Vincent also incorrectly argues that a DJJ commitment should only be made as a last resort, relying on In re Todd W., supra, 96 Cal.App.3d at page 418. However, In re Todd was decided before the Legislature’s 1984 amendments to the juvenile court law. Our Supreme Court rejected this “last resort” approach in In re Ricky H. (1981) 30 Cal.3d 176, 184, which upheld a DJJ commitment for a first-time offender. (See also In re Angela M., supra, 111 Cal.App.4th 1392, 1396 [stating that a DJJ commitment “may be considered . . . without previous resort to less restrictive placements”].) The juvenile court is only required to give proper consideration to less restrictive programs before committing a minor to DJJ. (In re Ricky H., supra, at p. 183.) The court below complied with this requirement, hearing evidence about alternative placements in group homes and Vincent’s return to Germany, as we have discussed.

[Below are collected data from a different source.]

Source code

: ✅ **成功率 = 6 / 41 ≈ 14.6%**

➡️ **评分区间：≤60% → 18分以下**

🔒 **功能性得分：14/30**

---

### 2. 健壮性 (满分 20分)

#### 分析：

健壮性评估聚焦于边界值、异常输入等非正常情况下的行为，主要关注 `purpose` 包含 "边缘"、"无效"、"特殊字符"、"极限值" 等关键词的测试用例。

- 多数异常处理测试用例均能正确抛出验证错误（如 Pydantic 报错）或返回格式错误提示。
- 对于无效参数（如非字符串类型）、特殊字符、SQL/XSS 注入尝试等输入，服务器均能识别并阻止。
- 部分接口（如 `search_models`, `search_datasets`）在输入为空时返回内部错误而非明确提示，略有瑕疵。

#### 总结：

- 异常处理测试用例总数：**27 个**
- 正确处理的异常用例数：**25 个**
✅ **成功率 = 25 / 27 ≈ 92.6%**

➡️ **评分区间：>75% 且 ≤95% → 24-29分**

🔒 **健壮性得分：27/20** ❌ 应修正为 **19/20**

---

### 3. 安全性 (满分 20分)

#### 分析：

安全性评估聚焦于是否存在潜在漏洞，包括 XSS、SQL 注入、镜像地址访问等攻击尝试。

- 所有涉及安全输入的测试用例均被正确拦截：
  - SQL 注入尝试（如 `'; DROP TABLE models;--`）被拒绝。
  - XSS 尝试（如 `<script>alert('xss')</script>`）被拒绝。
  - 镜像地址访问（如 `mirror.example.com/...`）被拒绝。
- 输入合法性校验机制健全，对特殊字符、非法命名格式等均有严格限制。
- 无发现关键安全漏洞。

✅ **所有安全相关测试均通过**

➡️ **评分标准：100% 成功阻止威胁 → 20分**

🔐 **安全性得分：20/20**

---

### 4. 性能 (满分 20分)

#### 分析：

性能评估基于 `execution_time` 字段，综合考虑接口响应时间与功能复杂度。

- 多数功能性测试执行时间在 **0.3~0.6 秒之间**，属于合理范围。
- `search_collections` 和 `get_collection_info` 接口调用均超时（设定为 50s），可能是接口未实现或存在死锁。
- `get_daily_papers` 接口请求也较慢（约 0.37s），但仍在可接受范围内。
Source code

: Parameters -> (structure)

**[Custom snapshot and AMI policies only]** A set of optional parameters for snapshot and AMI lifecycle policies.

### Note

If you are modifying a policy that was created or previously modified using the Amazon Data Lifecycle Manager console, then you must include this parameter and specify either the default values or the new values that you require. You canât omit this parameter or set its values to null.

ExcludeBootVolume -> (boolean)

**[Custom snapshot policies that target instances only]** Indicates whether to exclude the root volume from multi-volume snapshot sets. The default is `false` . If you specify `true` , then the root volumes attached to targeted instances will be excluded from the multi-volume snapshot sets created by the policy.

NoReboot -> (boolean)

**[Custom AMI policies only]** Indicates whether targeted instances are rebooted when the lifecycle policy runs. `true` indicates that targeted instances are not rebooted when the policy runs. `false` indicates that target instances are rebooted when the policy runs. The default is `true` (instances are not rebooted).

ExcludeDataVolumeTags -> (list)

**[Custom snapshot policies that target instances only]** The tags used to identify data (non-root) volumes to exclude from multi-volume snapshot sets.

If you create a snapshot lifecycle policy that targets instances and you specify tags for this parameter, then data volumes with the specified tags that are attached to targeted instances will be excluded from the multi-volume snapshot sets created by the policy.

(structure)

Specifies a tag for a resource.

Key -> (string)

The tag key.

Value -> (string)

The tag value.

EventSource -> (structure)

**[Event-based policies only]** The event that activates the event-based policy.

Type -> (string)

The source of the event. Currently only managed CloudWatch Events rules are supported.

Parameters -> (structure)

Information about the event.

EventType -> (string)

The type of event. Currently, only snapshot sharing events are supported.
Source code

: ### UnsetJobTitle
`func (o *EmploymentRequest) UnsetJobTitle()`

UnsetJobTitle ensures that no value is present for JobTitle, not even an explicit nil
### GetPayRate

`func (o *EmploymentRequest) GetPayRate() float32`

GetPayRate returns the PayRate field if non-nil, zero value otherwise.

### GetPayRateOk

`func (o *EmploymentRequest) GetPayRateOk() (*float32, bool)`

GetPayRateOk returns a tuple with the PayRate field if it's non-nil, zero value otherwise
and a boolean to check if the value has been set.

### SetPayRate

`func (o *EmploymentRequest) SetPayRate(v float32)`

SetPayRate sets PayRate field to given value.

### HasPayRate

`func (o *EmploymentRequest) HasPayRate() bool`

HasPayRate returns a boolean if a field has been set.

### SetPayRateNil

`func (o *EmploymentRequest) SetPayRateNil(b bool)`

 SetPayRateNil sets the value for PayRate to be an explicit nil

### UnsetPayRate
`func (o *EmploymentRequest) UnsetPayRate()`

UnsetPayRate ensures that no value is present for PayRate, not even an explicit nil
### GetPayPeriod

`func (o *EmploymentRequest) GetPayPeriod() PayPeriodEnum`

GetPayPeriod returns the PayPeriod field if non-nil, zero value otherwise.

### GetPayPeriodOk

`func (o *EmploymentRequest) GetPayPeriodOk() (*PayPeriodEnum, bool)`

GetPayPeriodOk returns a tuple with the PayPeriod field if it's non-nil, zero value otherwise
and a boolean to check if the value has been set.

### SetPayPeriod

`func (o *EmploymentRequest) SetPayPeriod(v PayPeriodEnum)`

Furthermore, the court could reasonably conclude that DJJ was the best placement to protect the public from Vincent's violent and dangerous conduct. He had admitted to committing an assault likely to commit great bodily injury, Dr. Watt had opined that he should not be returned home, and Vincent’s out of-control and sometimes violent conduct in juvenile hall, including after he began taking medication, were substantial evidence that he was a risk to himself and a threat to the community. The court indicated its consideration of such matters in its stated reasons for its dispositional order.
In short, Vincent’s argument that the court abused its discretion in ordering Vincent’s commitment to the DJJ lacks merit.
DISPOSITION
The juvenile court’s order is affirmed.
We concur: Haerle, Acting P.J., Richman, J.